That startling finding comes from a Canadian study presented Tuesday at the Radiological Society of North America's annual meeting in Chicago, according to HealthDay News.
Researchers used a new method of assessing computed tomography (CT) scans to analyze the lungs of 14 anorexia patients and found the malnutrition in these patients changed the physical structure of their lungs.
"There is a reduction in the amount of lung tissue in patients with anorexia nervosa," lead author Harvey O. Coxson, an assistant professor of radiology at the University of British Columbia and an investigator at Vancouver Coastal Health Research Institute at Vancouver General Hospital, says in a prepared statement.

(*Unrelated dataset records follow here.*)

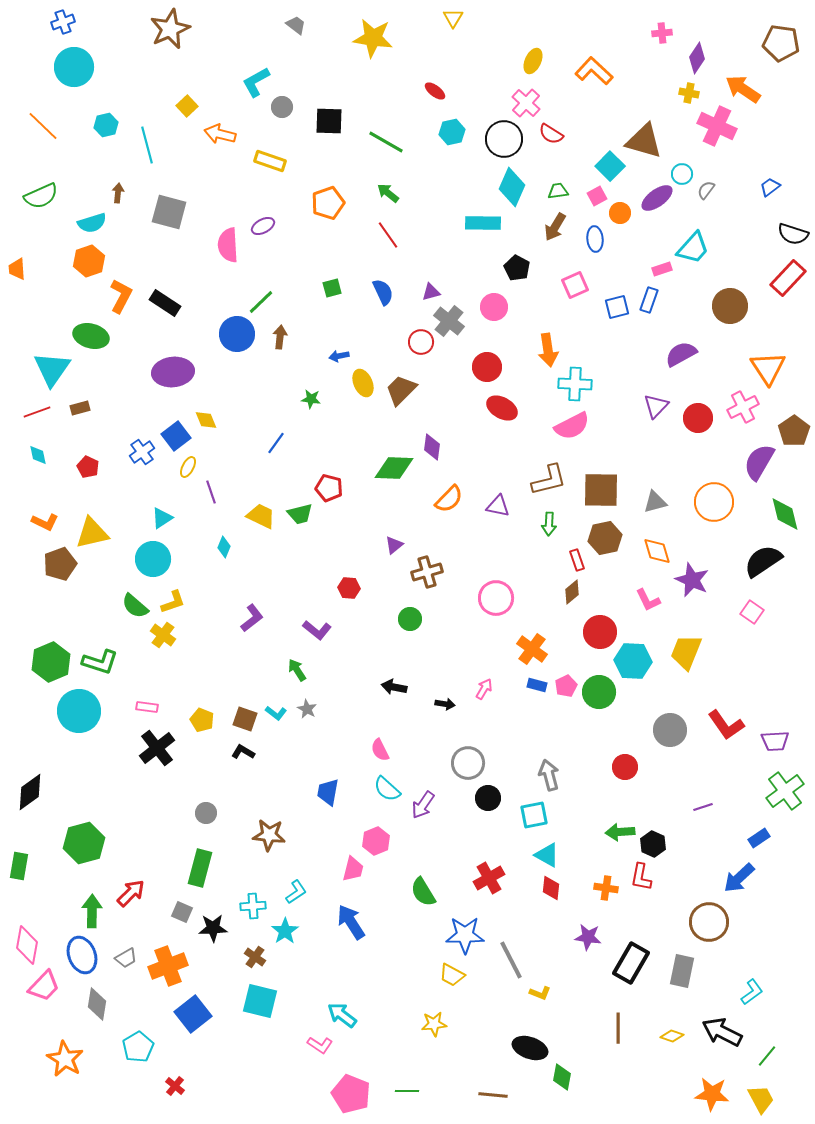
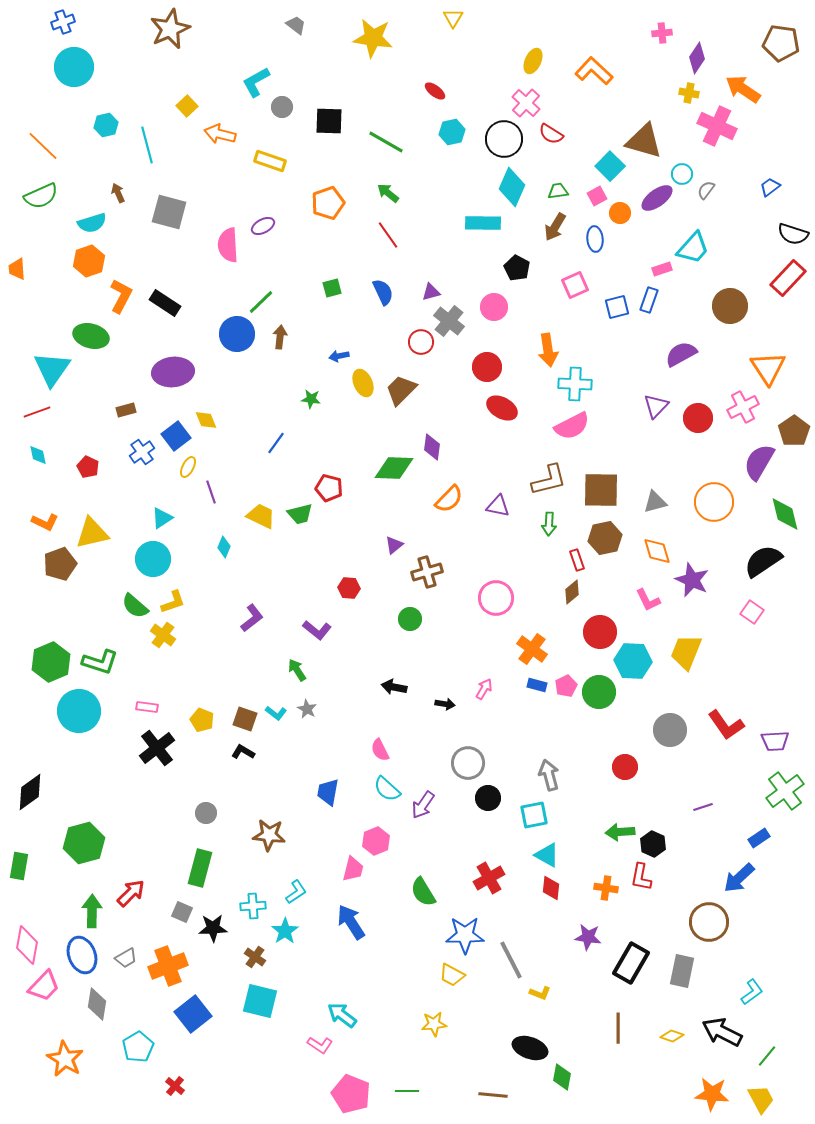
orange line at (43, 126): moved 20 px down
brown arrow at (118, 193): rotated 30 degrees counterclockwise
brown rectangle at (80, 408): moved 46 px right, 2 px down
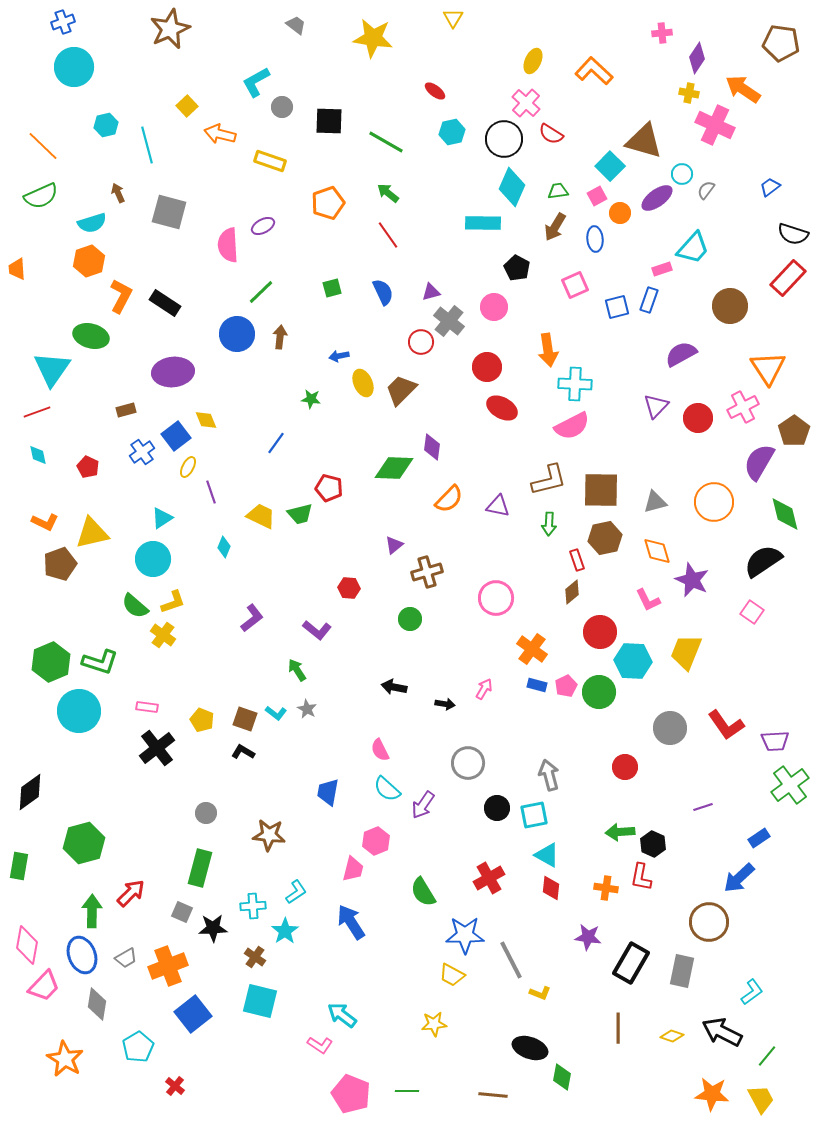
pink cross at (717, 126): moved 2 px left, 1 px up
green line at (261, 302): moved 10 px up
gray circle at (670, 730): moved 2 px up
green cross at (785, 791): moved 5 px right, 6 px up
black circle at (488, 798): moved 9 px right, 10 px down
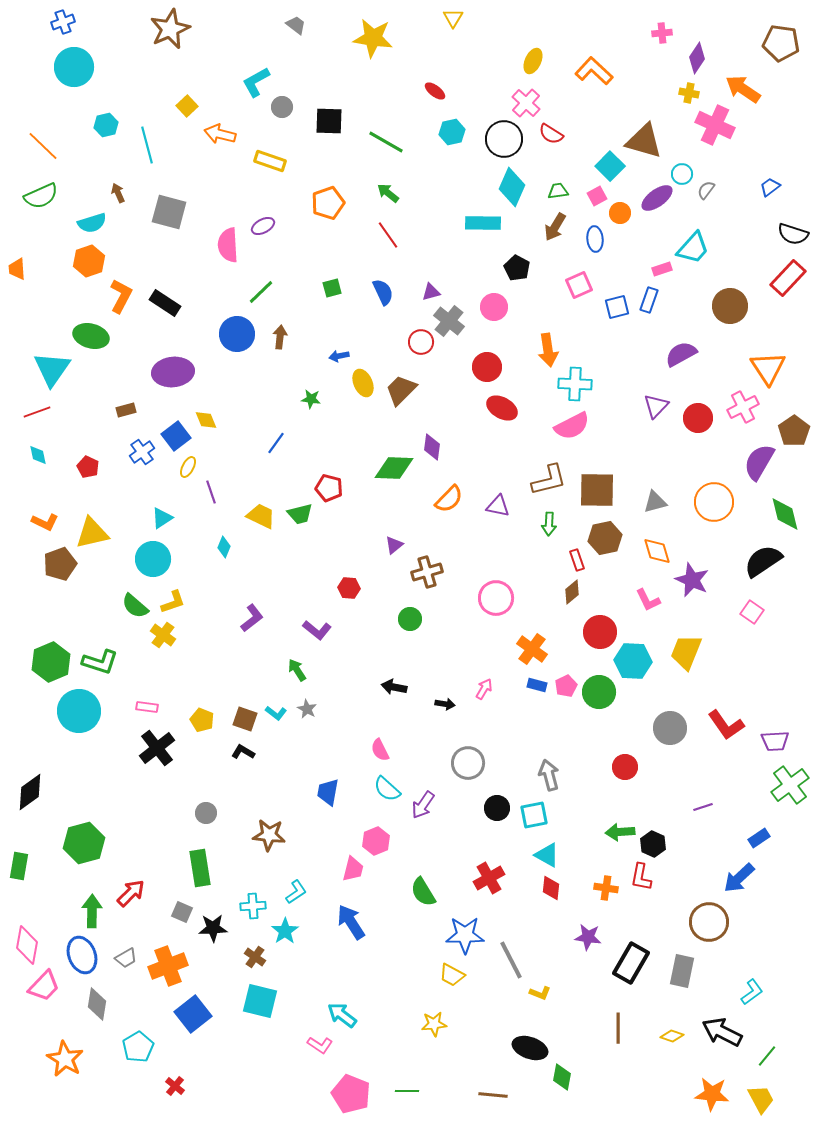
pink square at (575, 285): moved 4 px right
brown square at (601, 490): moved 4 px left
green rectangle at (200, 868): rotated 24 degrees counterclockwise
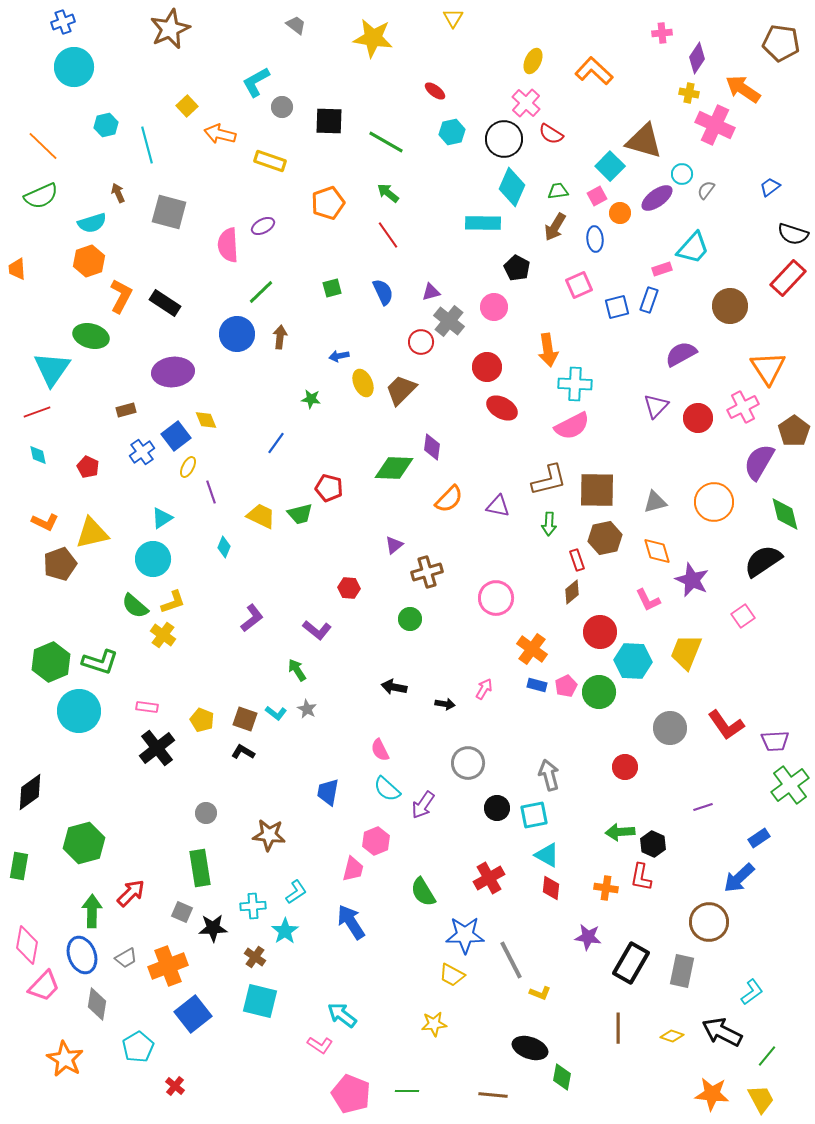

"It is unclear whether these structural changes are permanent, but if they are, early therapy is important in patients who have anorexia," Coxson says.
Voluntary starvation is a characteristic of anorexia nervosa.
Coxson and his colleagues found the lung structures of anorexia nervosa patients showed loss of tissue that helps deliver oxygen to the rest of the body. Similar changes are seen in people with emphysema caused by cigarette smoking. These changes result in shortness of breath and other respiratory problems.
"These results may influence the timing of nutritional support for anorexia patients to avoid or reverse this damage to the lung. Further, if malnutrition causes emphysema in anorexic patients, it may contribute to emphysema in smokers. If so, nutritional treatment may slow the development of emphysema in smokers," Coxson says.
According to the National Institutes of Health, anorexia affects up to 3.7 percent of females. Sufferers think they are overweight, even thought they are quite thin, and starve themselves to try to lose weight. Anorexic women die at 12 times the average rate for women aged 15-24.
Emphysema, or Chronic Obstructive Pulmonary Disease, is the fourth leading cause of death in the United States, claiming 119,000 lives in 2000. At least 12 million adults have been diagnosed with it, and the ailment was blamed for $32 billion in costs in 2002.